§ **Action item**: From the first line to the last, write out the records exactly.

Collected data entries
════
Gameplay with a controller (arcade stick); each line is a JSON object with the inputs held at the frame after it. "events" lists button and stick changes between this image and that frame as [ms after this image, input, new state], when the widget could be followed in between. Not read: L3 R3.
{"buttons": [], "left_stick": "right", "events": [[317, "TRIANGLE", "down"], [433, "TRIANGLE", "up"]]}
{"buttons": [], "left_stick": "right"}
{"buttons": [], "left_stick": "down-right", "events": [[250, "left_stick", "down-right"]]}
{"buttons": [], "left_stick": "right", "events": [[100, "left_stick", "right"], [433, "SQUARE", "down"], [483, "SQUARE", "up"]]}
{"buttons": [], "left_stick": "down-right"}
════
§ **Answer section**:
Gameplay with a controller (arcade stick); each line is a JSON object with the inputs held at the frame after it. "events" lists button and stick changes between this image and that frame as [ms after this image, input, new state], when the widget could be followed in between. Not read: L3 R3.
{"buttons": [], "left_stick": "right", "events": [[317, "TRIANGLE", "down"], [433, "TRIANGLE", "up"]]}
{"buttons": [], "left_stick": "right"}
{"buttons": [], "left_stick": "down-right", "events": [[250, "left_stick", "down-right"]]}
{"buttons": [], "left_stick": "right", "events": [[100, "left_stick", "right"], [433, "SQUARE", "down"], [483, "SQUARE", "up"]]}
{"buttons": [], "left_stick": "down-right"}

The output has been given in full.